Each record that follows should be duplicated exactly, except for its pictures.
+ + + + +
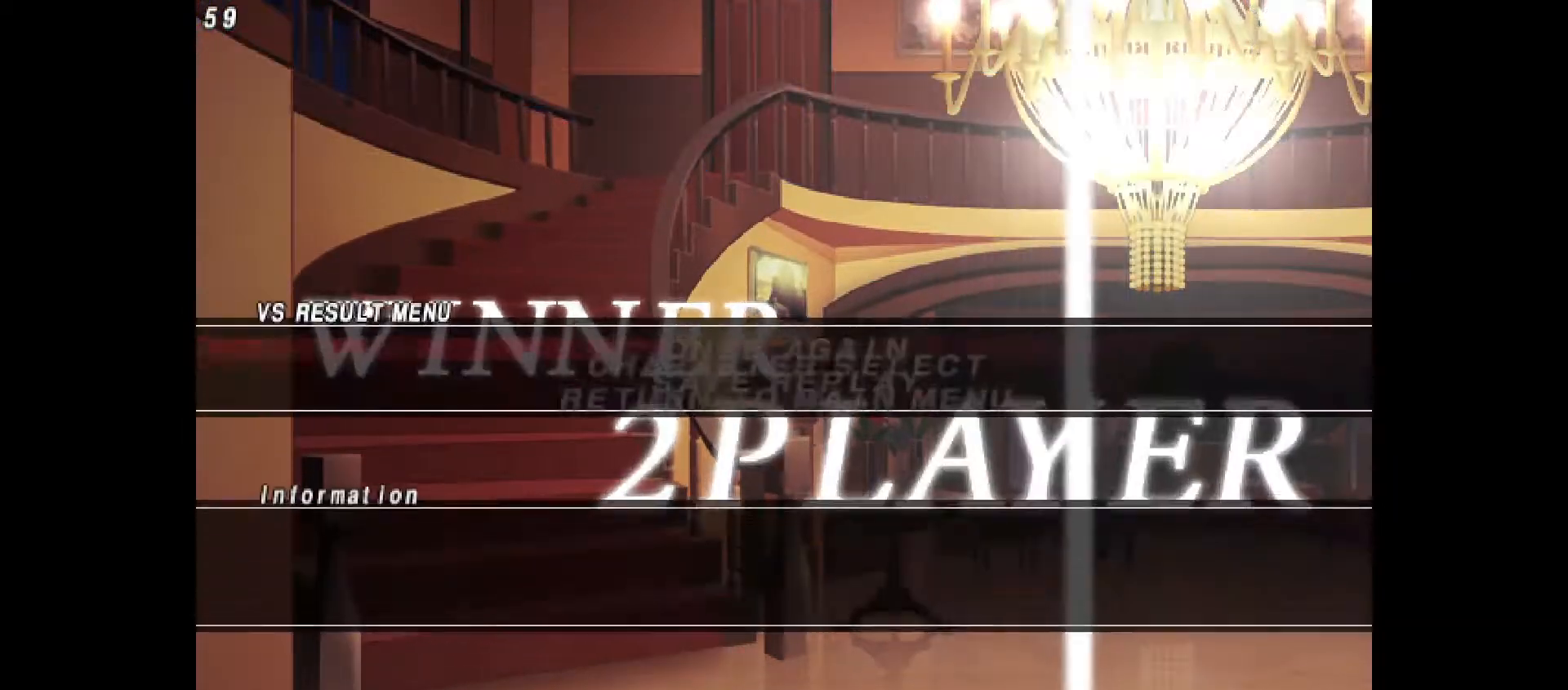
{"buttons": [], "events": [[133, "CROSS", "up"], [233, "CROSS", "down"], [317, "CROSS", "up"], [400, "CROSS", "down"], [483, "CROSS", "up"]]}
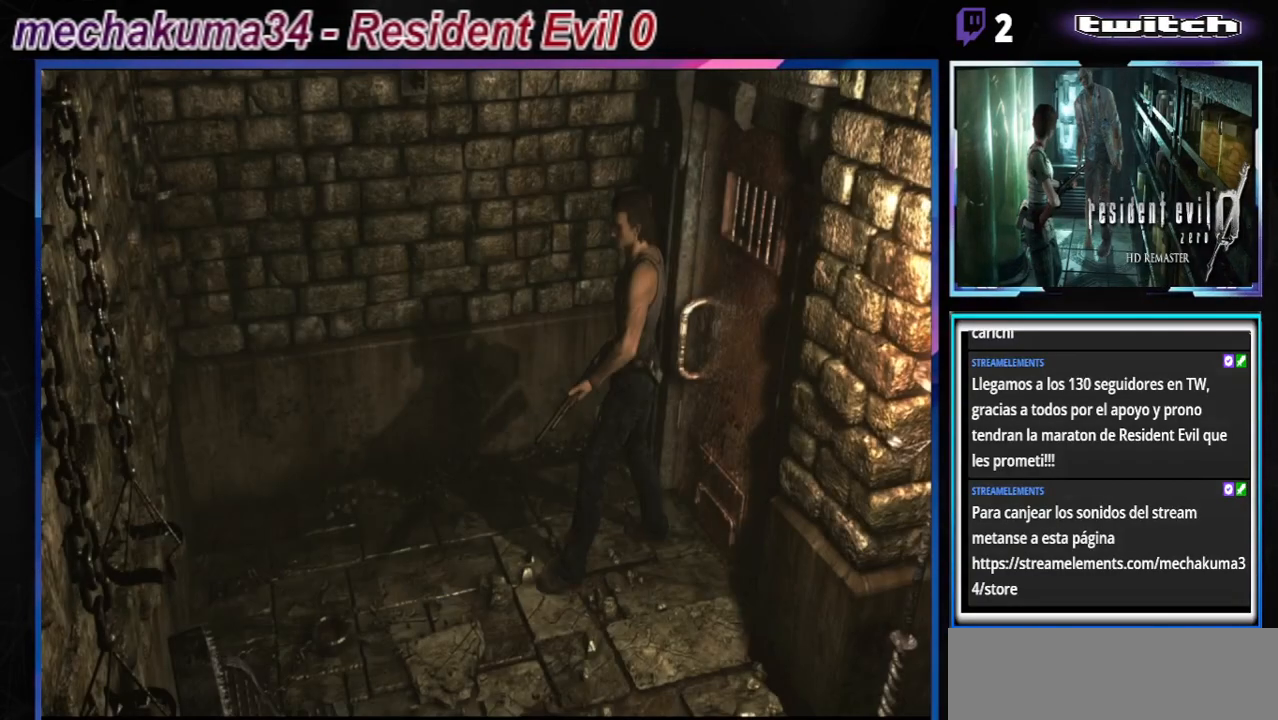
Gameplay with a controller (Xbox layout); each line is a JSON object with the inputs held at the frame after it. "events" lists button and stick changes between this image and that frame as [ms after this image, input, new state], when the widget could be followed in between. Not read: L3 R3 right_stick.
{"buttons": [], "left_stick": "up-left", "events": [[67, "left_stick", "up-left"]]}
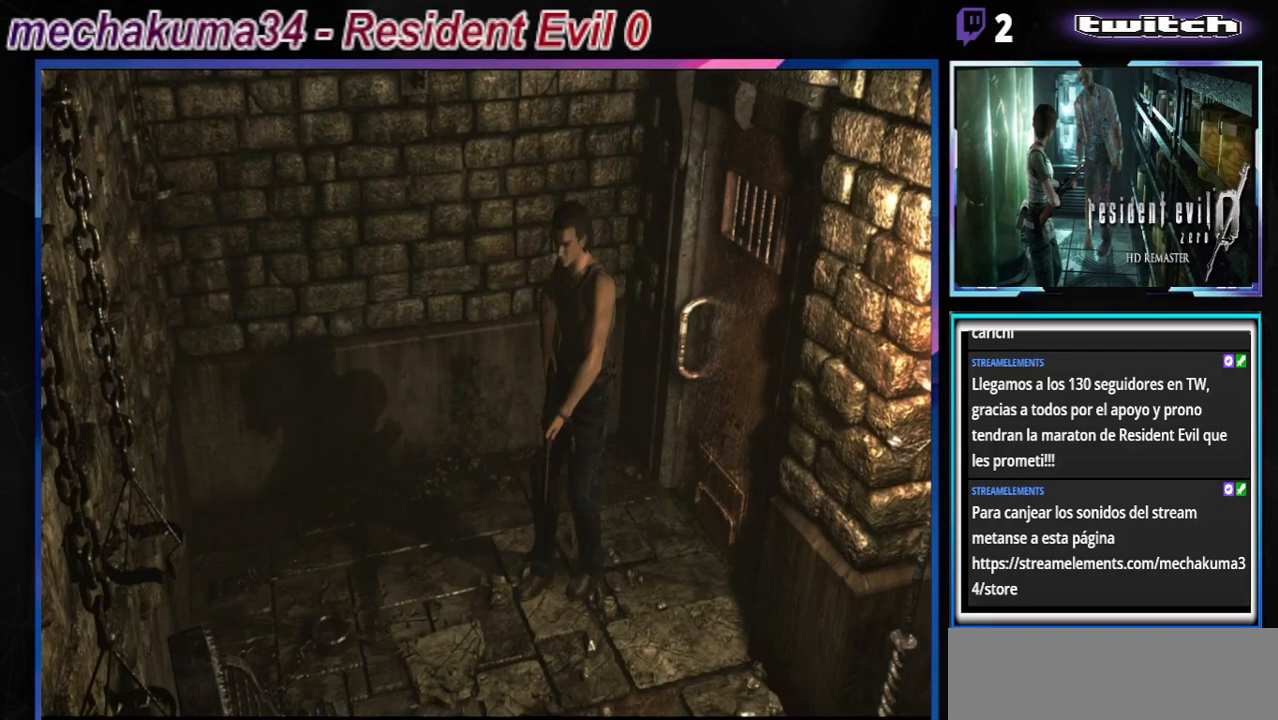
{"buttons": ["B"], "left_stick": "up-right", "events": [[167, "B", "down"], [367, "left_stick", "up"], [467, "left_stick", "up-right"]]}
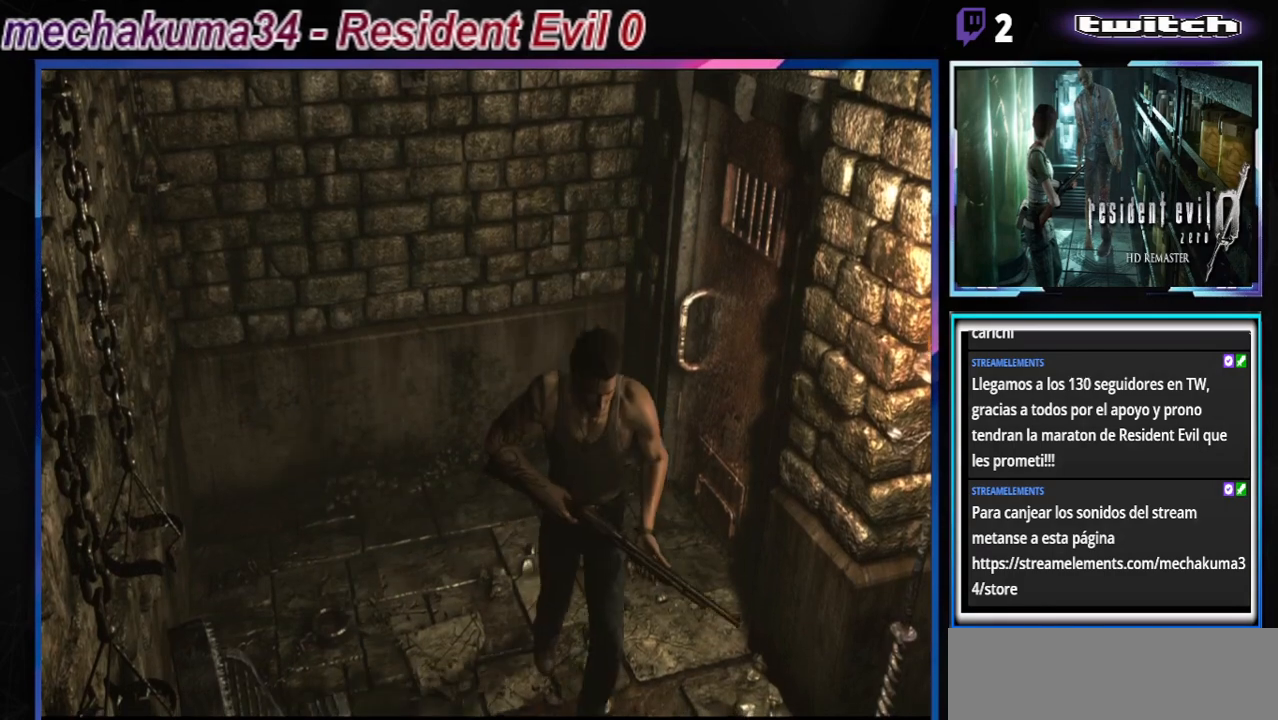
{"buttons": ["R1"], "left_stick": "center", "events": [[133, "B", "up"], [133, "R1", "down"], [233, "left_stick", "center"]]}
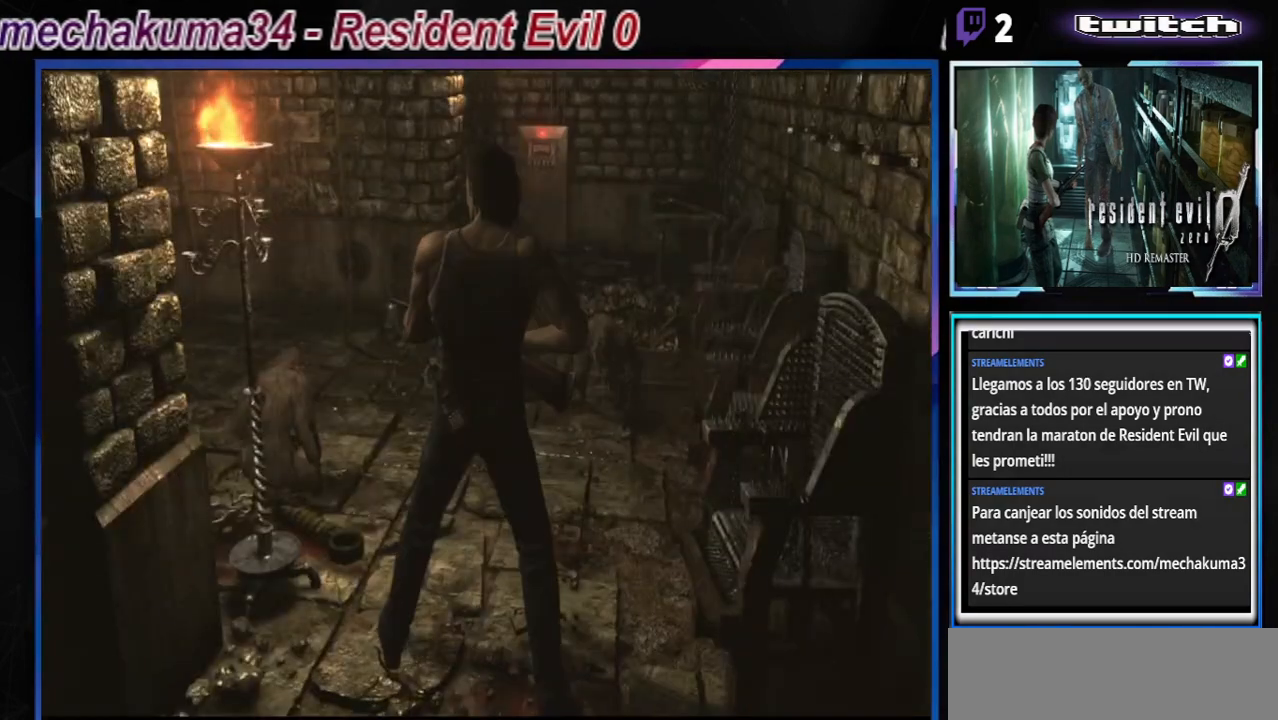
{"buttons": ["R1"], "left_stick": "center", "events": []}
+ + + + +
- **Answer area**
{"buttons": [], "events": [[133, "CROSS", "up"], [233, "CROSS", "down"], [317, "CROSS", "up"], [400, "CROSS", "down"], [483, "CROSS", "up"]]}
Gameplay with a controller (Xbox layout); each line is a JSON object with the inputs held at the frame after it. "events" lists button and stick changes between this image and that frame as [ms after this image, input, new state], when the widget could be followed in between. Not read: L3 R3 right_stick.
{"buttons": [], "left_stick": "up-left", "events": [[67, "left_stick", "up-left"]]}
{"buttons": ["B"], "left_stick": "up-right", "events": [[167, "B", "down"], [367, "left_stick", "up"], [467, "left_stick", "up-right"]]}
{"buttons": ["R1"], "left_stick": "center", "events": [[133, "B", "up"], [133, "R1", "down"], [233, "left_stick", "center"]]}
{"buttons": ["R1"], "left_stick": "center", "events": []}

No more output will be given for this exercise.